A stretch of the entries below is to be set down exactly, running from the line with "Ngày 31/3, Đảng" through the line with "2026. Đồng chí", both included, and no other line.
________________________________________
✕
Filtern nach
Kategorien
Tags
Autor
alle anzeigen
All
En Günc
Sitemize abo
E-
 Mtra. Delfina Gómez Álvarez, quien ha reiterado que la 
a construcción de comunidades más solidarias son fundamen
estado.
________________________________________
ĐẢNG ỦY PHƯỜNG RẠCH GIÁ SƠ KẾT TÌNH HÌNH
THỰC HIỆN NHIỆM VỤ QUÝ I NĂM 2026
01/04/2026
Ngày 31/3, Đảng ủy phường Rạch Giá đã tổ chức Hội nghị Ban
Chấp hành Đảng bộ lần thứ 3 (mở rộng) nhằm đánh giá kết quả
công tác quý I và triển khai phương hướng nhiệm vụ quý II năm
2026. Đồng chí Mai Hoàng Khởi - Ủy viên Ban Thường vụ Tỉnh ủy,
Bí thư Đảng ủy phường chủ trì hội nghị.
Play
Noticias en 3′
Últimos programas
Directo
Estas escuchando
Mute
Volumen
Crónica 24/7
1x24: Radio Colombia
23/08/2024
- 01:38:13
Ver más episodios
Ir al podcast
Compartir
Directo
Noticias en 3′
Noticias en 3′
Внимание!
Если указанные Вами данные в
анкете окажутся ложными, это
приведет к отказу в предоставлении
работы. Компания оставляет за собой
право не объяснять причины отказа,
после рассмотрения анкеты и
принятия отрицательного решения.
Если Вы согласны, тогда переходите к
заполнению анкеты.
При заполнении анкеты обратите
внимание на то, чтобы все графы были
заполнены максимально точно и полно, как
________________________________________
(TASK ANSWER):
Ngày 31/3, Đảng ủy phường Rạch Giá đã tổ chức Hội nghị Ban
Chấp hành Đảng bộ lần thứ 3 (mở rộng) nhằm đánh giá kết quả
công tác quý I và triển khai phương hướng nhiệm vụ quý II năm
2026. Đồng chí Mai Hoàng Khởi - Ủy viên Ban Thường vụ Tỉnh ủy,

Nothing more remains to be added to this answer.